**Directive**. Extract each line of the records that contains the word "cover" and copy it in full.

┌──

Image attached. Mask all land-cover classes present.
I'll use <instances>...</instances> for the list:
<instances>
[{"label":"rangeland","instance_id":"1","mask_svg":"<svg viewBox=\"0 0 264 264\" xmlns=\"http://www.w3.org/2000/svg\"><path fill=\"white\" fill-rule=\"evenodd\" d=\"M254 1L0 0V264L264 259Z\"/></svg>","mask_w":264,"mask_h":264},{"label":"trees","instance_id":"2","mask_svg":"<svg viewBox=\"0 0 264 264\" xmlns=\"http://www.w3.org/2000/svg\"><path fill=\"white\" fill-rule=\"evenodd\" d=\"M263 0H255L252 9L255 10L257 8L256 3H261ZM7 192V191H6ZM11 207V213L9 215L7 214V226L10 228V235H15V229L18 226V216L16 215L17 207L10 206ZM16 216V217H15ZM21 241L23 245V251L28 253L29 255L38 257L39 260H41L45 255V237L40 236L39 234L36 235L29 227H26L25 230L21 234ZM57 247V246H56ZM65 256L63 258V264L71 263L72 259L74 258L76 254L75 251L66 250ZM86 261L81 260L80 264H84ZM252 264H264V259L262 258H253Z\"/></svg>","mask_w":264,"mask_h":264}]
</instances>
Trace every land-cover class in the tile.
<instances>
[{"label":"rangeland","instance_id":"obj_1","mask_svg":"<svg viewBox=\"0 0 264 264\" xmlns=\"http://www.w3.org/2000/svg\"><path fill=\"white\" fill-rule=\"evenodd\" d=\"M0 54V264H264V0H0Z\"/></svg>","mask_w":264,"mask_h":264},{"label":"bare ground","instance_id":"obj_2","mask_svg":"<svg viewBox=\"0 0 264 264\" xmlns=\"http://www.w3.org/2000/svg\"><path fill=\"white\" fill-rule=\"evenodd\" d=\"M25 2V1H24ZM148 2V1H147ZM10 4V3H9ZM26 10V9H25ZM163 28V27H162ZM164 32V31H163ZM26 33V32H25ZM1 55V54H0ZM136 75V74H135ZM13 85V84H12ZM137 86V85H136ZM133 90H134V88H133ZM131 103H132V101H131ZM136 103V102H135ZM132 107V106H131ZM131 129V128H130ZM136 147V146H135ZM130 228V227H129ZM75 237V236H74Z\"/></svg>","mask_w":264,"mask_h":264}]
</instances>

└──

**Written answer**.
Image attached. Mask all land-cover classes present.
Trace every land-cover class in the tile.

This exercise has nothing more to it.